I'd heard about barbecued shrimp, but didn't really know what I was in for. Who knew it would end up being one of my absolute favorite New Orleans delicacies? First off, they're not barbecued as in grilled, nor barbecued as in zestily sauced. They list their recipe online, so it's no secret (though they might not want everyone knowing that one serving contains a stick and a half of butter. Jeez, no wonder it's so tasty). The giant head on shrimp come swimming in a brown buttery sauce spiked with lots of black pepper, Worcestershire sauce and assorted Creole seasonings. I could easily just eat sauce sopped up with crusty French bread. The only embarrassing part about ordering the bbq shrimp is how the waiter puts a bib on you with much fanfare. I don't like drawing attention while dining and feel self-conscious when it seems like I've ordered the manly, messy, eaten with your hands meal (James managed to choose a light, girly fish entre, so I looked particularly gluttonous). But it's worth suffering a little indignity for a bowl of rich, spicy shrimp.

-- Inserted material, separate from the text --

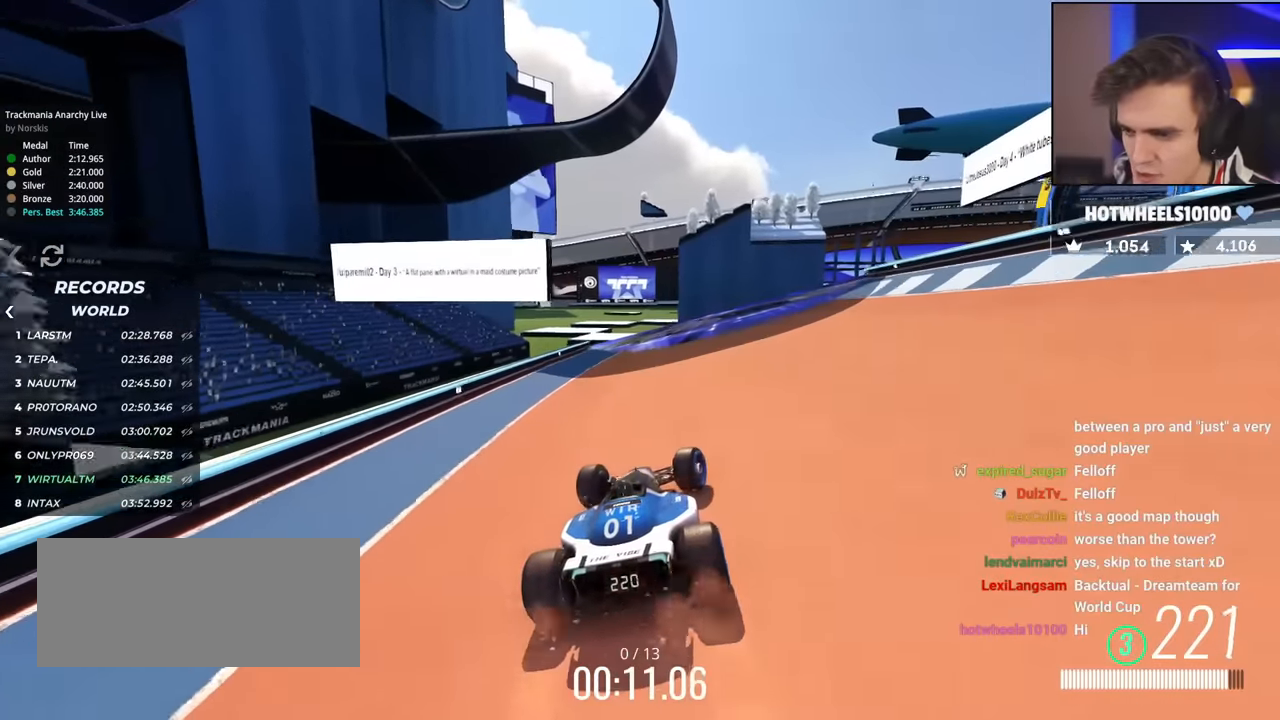
{"keys": ["up"], "events": [[83, "right", "up"], [83, "up", "up"], [133, "right", "down"], [183, "up", "down"], [267, "right", "up"], [317, "right", "down"], [500, "right", "up"]]}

Mr. B's Bistro * 201 Royal St., New Orleans, LA

Morning Call

Being my second New Orleans visit, I thought I'd branch out from Cafe du Monde and try the other 24-hour beignet place. It's smaller, indoors, and woody in an old-timey style. The beignets arrive naked, and you shake on the powdered sugar to your taste. It's a nice touch, considering how overboard they go with the confectioners sugar at Cafe du Monde, but to be perfectly honest the fried dough just didn't match up. It lacked the crispy, fried exterior and was merely a soft sweet chewy rectangle. As popular and tourist crazed as it is, Cafe du Monde makes a better beignet.

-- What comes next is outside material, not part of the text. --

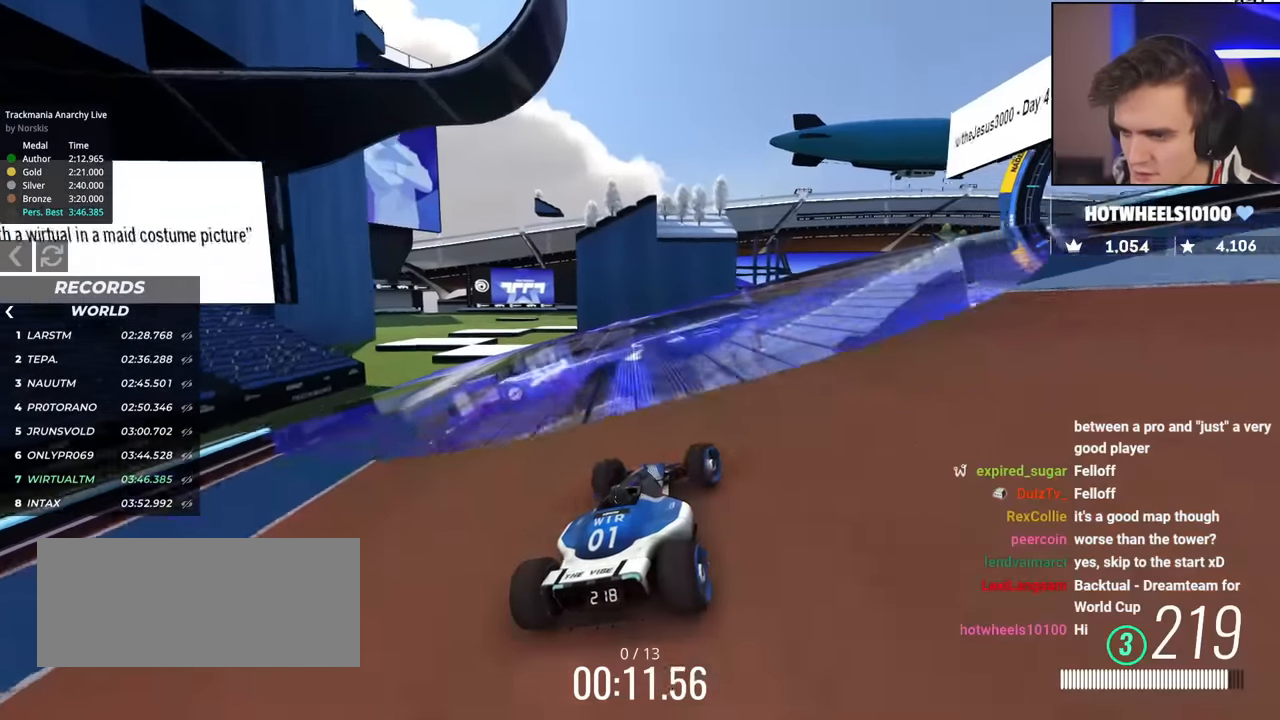
{"keys": ["up"], "events": [[50, "right", "down"], [200, "brake", "down"], [200, "right", "up"], [234, "right", "down"], [284, "brake", "up"], [434, "right", "up"]]}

Morning Call * 3325 Severn Ave., Metairie, LA

Liuzza’s

On this trip, Liuzza's was our first stop in town. Not because we were
familiar with it first hand, or that it was even at the top of our list, we
simply wanted gumbo and it's the way the itinerary fell. And the gumbo,
fried seafood platter and ice cold Abita were a perfect introductory meal.
(For some irritating reason I always get sick when I eat battered, fried
seafood, and yet I couldn't help myself this time.)

The menu is a mix of regional favorites and Italian-American staples. It
reminded me of Philadelphia (not that andouille and remoulade are rampant in
Philly, it's just the atmosphere). We did poor boys elsewhere during our
trip, but I was completely fascinated by some of their unique offerings. If
time had permitted, I definitely would've tried the fried chicken liver
rendition, as well as their french fry and gravy filled one. That's totally
a Cajun chip butty–who knew?

That they seemed to have a police officer permanently planted out front,
keeping guard, made me a little uneasy (we discovered during our stay that
the city only has 1600 police officers, which is so totally insane I can't
even believe it). New Orleans really has a sporadic, ominous feel to it,
much as I'd imagine NYC used to before my arrival in the late '90s. But all
in all, the cop only added to the ambience.